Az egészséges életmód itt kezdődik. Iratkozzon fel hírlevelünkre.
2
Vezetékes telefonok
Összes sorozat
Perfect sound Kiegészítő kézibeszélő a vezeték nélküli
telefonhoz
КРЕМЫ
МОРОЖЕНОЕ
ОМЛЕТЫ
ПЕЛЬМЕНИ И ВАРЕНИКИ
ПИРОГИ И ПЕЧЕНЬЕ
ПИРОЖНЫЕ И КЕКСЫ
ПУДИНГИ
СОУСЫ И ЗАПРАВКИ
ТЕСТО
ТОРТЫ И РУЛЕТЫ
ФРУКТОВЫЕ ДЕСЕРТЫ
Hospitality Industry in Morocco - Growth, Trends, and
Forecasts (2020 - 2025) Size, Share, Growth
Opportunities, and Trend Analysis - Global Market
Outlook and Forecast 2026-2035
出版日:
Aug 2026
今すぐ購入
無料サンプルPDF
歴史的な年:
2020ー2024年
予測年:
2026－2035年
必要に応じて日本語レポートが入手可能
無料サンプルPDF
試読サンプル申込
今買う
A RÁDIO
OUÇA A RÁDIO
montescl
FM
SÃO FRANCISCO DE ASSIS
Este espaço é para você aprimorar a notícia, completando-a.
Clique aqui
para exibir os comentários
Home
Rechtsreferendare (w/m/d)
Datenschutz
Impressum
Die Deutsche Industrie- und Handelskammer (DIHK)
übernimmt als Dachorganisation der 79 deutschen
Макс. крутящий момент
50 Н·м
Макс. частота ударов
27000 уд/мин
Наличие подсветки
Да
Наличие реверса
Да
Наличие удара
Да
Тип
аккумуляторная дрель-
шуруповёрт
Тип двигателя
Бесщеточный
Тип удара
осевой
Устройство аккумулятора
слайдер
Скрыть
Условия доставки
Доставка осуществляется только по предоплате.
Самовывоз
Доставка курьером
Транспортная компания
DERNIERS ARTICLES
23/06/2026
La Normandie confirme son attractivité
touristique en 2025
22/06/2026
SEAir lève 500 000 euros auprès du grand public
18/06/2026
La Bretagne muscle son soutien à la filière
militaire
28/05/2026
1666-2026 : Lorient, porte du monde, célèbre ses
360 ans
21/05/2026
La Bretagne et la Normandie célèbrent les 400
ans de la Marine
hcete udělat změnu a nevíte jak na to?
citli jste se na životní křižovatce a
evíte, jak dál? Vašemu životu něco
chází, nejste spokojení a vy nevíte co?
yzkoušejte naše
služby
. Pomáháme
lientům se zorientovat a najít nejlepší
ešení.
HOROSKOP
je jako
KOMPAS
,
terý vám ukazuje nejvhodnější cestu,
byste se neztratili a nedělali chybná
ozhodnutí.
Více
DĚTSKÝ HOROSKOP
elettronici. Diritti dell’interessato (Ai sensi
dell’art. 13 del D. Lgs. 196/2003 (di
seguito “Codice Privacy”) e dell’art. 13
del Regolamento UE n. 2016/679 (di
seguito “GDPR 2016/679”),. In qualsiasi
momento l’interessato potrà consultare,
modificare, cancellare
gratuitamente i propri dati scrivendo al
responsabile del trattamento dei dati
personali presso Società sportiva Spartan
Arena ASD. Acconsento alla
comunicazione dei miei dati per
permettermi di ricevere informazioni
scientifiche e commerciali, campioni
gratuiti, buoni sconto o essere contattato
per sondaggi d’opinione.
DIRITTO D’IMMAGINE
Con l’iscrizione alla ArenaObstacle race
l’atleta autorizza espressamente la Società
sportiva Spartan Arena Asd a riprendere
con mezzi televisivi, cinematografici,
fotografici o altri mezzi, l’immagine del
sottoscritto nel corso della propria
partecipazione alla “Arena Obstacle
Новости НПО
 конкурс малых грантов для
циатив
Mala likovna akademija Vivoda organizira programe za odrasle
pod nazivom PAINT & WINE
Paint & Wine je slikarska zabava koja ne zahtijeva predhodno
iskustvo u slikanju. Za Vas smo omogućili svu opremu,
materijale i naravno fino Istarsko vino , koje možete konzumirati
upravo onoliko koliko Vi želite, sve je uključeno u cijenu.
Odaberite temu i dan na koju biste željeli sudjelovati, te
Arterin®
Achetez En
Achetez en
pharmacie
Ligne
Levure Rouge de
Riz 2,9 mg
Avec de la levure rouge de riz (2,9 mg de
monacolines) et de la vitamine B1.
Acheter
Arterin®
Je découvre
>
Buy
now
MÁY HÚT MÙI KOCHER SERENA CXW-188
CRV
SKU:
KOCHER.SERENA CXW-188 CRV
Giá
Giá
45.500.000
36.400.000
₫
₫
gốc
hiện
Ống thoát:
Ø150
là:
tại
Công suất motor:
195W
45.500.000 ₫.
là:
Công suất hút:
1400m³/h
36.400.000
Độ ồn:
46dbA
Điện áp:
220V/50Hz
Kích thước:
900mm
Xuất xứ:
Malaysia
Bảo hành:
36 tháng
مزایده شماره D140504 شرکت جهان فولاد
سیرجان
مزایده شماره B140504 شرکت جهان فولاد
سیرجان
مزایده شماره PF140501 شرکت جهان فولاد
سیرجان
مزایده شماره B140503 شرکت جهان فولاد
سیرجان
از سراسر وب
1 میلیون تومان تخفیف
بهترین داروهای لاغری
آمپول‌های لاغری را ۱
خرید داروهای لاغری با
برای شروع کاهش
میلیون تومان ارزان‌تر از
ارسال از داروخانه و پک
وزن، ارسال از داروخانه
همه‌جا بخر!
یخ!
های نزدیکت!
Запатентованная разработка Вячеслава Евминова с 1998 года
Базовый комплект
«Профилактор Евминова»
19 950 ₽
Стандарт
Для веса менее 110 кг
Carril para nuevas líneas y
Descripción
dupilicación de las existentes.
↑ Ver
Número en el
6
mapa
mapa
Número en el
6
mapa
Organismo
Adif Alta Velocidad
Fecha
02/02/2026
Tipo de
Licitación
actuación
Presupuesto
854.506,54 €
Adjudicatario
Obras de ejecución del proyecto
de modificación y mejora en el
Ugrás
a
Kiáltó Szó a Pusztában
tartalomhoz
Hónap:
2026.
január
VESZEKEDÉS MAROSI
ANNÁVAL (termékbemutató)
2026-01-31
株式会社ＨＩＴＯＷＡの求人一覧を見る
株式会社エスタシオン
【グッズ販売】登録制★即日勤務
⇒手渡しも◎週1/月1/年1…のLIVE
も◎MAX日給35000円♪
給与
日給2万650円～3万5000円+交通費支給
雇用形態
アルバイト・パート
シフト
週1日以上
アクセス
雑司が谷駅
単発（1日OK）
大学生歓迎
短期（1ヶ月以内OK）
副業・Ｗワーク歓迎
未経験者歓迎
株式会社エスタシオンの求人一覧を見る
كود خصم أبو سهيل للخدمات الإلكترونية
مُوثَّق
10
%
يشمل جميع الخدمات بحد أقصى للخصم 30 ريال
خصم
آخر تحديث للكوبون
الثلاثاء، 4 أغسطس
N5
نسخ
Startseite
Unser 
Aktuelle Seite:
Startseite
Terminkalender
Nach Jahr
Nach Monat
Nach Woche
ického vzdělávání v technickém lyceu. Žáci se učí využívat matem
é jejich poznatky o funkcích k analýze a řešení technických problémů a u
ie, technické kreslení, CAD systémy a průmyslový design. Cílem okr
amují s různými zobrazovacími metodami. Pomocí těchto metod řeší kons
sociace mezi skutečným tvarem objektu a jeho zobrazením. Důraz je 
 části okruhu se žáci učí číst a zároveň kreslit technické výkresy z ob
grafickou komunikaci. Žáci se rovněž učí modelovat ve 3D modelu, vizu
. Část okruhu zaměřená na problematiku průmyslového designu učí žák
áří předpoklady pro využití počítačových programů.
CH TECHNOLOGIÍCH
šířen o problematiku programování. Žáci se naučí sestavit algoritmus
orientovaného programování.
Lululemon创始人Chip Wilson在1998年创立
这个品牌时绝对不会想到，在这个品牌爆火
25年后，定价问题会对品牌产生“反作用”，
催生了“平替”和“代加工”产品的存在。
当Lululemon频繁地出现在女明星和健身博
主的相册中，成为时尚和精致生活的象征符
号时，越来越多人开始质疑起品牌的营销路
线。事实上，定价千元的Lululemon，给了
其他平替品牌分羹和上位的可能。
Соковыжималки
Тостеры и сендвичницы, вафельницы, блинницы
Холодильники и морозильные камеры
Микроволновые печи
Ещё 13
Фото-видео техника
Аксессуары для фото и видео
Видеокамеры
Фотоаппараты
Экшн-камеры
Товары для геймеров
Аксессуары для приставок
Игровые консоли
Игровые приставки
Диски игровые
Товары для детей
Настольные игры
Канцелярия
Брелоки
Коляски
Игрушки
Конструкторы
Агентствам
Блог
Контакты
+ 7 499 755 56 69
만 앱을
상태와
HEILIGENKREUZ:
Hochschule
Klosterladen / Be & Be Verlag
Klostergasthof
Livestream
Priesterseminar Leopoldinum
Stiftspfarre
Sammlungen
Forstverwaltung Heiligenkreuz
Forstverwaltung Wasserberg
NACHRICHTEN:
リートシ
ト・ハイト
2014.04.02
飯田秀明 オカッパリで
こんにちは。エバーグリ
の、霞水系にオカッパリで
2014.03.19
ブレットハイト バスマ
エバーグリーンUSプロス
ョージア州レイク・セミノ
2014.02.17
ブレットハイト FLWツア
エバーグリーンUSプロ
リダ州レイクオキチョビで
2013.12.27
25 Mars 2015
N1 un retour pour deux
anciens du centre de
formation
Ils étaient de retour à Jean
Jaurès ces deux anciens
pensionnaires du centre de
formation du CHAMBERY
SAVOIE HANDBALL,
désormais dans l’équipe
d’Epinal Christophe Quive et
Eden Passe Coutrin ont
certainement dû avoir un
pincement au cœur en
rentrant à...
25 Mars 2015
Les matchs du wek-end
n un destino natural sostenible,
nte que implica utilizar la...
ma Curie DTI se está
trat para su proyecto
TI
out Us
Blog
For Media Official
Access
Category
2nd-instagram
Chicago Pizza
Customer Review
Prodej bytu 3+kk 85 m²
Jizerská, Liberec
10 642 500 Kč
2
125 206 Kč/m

• Written task
Reproduce the listing above word for word, from its first line up to and including the line that contains "del Regolamento UE n. 2016/679 (di".

• Exercise output
Az egészséges életmód itt kezdődik. Iratkozzon fel hírlevelünkre.
2
Vezetékes telefonok
Összes sorozat
Perfect sound Kiegészítő kézibeszélő a vezeték nélküli
telefonhoz
КРЕМЫ
МОРОЖЕНОЕ
ОМЛЕТЫ
ПЕЛЬМЕНИ И ВАРЕНИКИ
ПИРОГИ И ПЕЧЕНЬЕ
ПИРОЖНЫЕ И КЕКСЫ
ПУДИНГИ
СОУСЫ И ЗАПРАВКИ
ТЕСТО
ТОРТЫ И РУЛЕТЫ
ФРУКТОВЫЕ ДЕСЕРТЫ
Hospitality Industry in Morocco - Growth, Trends, and
Forecasts (2020 - 2025) Size, Share, Growth
Opportunities, and Trend Analysis - Global Market
Outlook and Forecast 2026-2035
出版日:
Aug 2026
今すぐ購入
無料サンプルPDF
歴史的な年:
2020ー2024年
予測年:
2026－2035年
必要に応じて日本語レポートが入手可能
無料サンプルPDF
試読サンプル申込
今買う
A RÁDIO
OUÇA A RÁDIO
montescl
FM
SÃO FRANCISCO DE ASSIS
Este espaço é para você aprimorar a notícia, completando-a.
Clique aqui
para exibir os comentários
Home
Rechtsreferendare (w/m/d)
Datenschutz
Impressum
Die Deutsche Industrie- und Handelskammer (DIHK)
übernimmt als Dachorganisation der 79 deutschen
Макс. крутящий момент
50 Н·м
Макс. частота ударов
27000 уд/мин
Наличие подсветки
Да
Наличие реверса
Да
Наличие удара
Да
Тип
аккумуляторная дрель-
шуруповёрт
Тип двигателя
Бесщеточный
Тип удара
осевой
Устройство аккумулятора
слайдер
Скрыть
Условия доставки
Доставка осуществляется только по предоплате.
Самовывоз
Доставка курьером
Транспортная компания
DERNIERS ARTICLES
23/06/2026
La Normandie confirme son attractivité
touristique en 2025
22/06/2026
SEAir lève 500 000 euros auprès du grand public
18/06/2026
La Bretagne muscle son soutien à la filière
militaire
28/05/2026
1666-2026 : Lorient, porte du monde, célèbre ses
360 ans
21/05/2026
La Bretagne et la Normandie célèbrent les 400
ans de la Marine
hcete udělat změnu a nevíte jak na to?
citli jste se na životní křižovatce a
evíte, jak dál? Vašemu životu něco
chází, nejste spokojení a vy nevíte co?
yzkoušejte naše
služby
. Pomáháme
lientům se zorientovat a najít nejlepší
ešení.
HOROSKOP
je jako
KOMPAS
,
terý vám ukazuje nejvhodnější cestu,
byste se neztratili a nedělali chybná
ozhodnutí.
Více
DĚTSKÝ HOROSKOP
elettronici. Diritti dell’interessato (Ai sensi
dell’art. 13 del D. Lgs. 196/2003 (di
seguito “Codice Privacy”) e dell’art. 13
del Regolamento UE n. 2016/679 (di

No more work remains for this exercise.